Friday, 4 January 2013

IB ENG SL YR 1 - OTHELLO FEEDBACK

IB ENGLISH STANDARD
DETAILED STUDY
OTHELLO – FEEDBACK FROM WRITTEN COMMENTARY

Here are some general feedback notes on the Othello commentaries you’ve done. In general I was impressed by the responses I’ve had in. I used the oral commentary criteria to mark this work. But I think this worked well.
Although I set a 1500 word limit to the commentaries you must consider that the actual commentaries at the end of the year are 10 – 15 minutes long. You should also remember to say a lot of things about a little quotation. This exercise is slightly artificial but the overall skills required for this exercise will help you with all aspects of this English course.  
·         It’s a good idea copying the extract you are going to write about at the beginning of your commentary. This was very helpful.

·         Try and give a general and a more specific overview of the speech extract within the context of the immediate situation and the broader context of the action of the play.

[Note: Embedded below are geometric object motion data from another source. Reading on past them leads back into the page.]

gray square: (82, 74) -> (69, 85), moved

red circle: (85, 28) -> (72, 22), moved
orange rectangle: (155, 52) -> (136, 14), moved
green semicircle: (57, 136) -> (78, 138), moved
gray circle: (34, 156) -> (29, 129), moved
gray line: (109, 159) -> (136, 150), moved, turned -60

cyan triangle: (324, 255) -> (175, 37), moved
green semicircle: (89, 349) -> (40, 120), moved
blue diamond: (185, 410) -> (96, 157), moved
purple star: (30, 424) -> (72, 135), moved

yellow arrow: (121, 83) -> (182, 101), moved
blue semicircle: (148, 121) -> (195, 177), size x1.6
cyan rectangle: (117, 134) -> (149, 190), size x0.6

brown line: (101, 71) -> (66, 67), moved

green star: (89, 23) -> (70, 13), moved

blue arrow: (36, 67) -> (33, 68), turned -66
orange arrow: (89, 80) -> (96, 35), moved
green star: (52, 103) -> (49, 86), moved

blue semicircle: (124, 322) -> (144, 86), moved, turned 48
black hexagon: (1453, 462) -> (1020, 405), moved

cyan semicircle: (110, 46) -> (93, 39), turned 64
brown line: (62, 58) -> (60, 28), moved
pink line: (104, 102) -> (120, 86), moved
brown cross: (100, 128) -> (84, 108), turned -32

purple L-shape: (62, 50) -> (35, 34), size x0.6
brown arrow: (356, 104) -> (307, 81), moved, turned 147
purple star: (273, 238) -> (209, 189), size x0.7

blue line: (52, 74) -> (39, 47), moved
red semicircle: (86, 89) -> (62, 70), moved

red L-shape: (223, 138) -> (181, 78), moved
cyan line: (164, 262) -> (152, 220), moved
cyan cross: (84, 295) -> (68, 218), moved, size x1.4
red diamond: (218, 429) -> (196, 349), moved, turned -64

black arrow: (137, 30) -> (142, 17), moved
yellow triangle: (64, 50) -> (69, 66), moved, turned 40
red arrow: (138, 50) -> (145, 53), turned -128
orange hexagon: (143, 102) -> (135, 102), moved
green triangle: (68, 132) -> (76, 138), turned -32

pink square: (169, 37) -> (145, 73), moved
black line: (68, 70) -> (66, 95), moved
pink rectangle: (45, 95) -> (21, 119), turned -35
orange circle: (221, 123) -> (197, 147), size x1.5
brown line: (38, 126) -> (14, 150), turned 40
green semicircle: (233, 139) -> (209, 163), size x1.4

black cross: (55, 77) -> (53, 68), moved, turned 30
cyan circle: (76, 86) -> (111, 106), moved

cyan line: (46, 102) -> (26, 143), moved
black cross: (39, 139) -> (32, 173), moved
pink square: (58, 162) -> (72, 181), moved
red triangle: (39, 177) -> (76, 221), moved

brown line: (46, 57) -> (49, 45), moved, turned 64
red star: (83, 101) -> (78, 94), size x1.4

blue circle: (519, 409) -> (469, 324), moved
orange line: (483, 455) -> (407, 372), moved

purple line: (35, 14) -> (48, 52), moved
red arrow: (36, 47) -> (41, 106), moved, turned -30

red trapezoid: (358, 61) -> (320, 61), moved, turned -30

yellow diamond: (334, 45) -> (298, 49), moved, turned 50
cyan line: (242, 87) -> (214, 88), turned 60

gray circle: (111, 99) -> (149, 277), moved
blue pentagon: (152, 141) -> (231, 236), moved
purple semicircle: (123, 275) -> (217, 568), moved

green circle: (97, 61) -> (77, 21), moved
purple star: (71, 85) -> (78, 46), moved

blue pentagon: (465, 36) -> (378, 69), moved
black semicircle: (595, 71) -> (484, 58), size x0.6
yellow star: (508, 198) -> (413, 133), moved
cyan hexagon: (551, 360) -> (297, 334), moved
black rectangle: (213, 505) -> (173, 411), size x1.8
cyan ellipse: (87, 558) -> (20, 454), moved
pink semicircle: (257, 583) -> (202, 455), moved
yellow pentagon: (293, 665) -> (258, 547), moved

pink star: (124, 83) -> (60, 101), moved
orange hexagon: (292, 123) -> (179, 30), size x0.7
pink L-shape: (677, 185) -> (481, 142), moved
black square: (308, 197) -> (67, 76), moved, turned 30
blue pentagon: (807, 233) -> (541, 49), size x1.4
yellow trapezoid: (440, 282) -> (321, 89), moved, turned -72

·         I realise I’ve put a word limit on this exercise however you should take every opportunity to write as fully as you can about a quotation you have chosen.  This will be especially true for the oral presentation/commentary.

·         Make every effort to refer to the genre of poetry as well as the genre of drama in your analysis. In what ways does the extract you’ve chosen engage with these two genres? Take every opportunity to tell the examiner that you are analysing poetry or prose within the broader genre of a play.

·         Look out in the extract for example for dramatic tension created through conflict as well as broader poetic devices that reinforce emotional intensity and add to the attitudes and assumptions that inform and underpin the extract.

·         Draw on a wide range of literary and dramatic effects in your analysis.

·         Where it is appropriate link the extract you are analysing to other episodes in the play. Pick up on themes, characterisation, plot and patterns of language and imagery. Be careful not to become side tracked by this. The focus has to be analysis of the extract.

·         It’s really important to select key quotations from the extract to comment on in detail. You need to be selective in your quotes. Choose quotes that you can say a lot about and choose quotations that are important because they further the plot and or develop character or theme.

What Next
Here are a couple of follow up activities based on this commentary.
1.       If your marks came to below 20 then go back to the commentary you wrote and select one quotation you’ve already written about and jot down all the possible comments you could write about that one quotation. Then re-write the paragraph rewriting it again in full.
2.       If your marks came to above 20 then choose another relevant speech from the play and write up one introductory paragraph [contextual] and one analytical paragraph choosing one relevant quotation.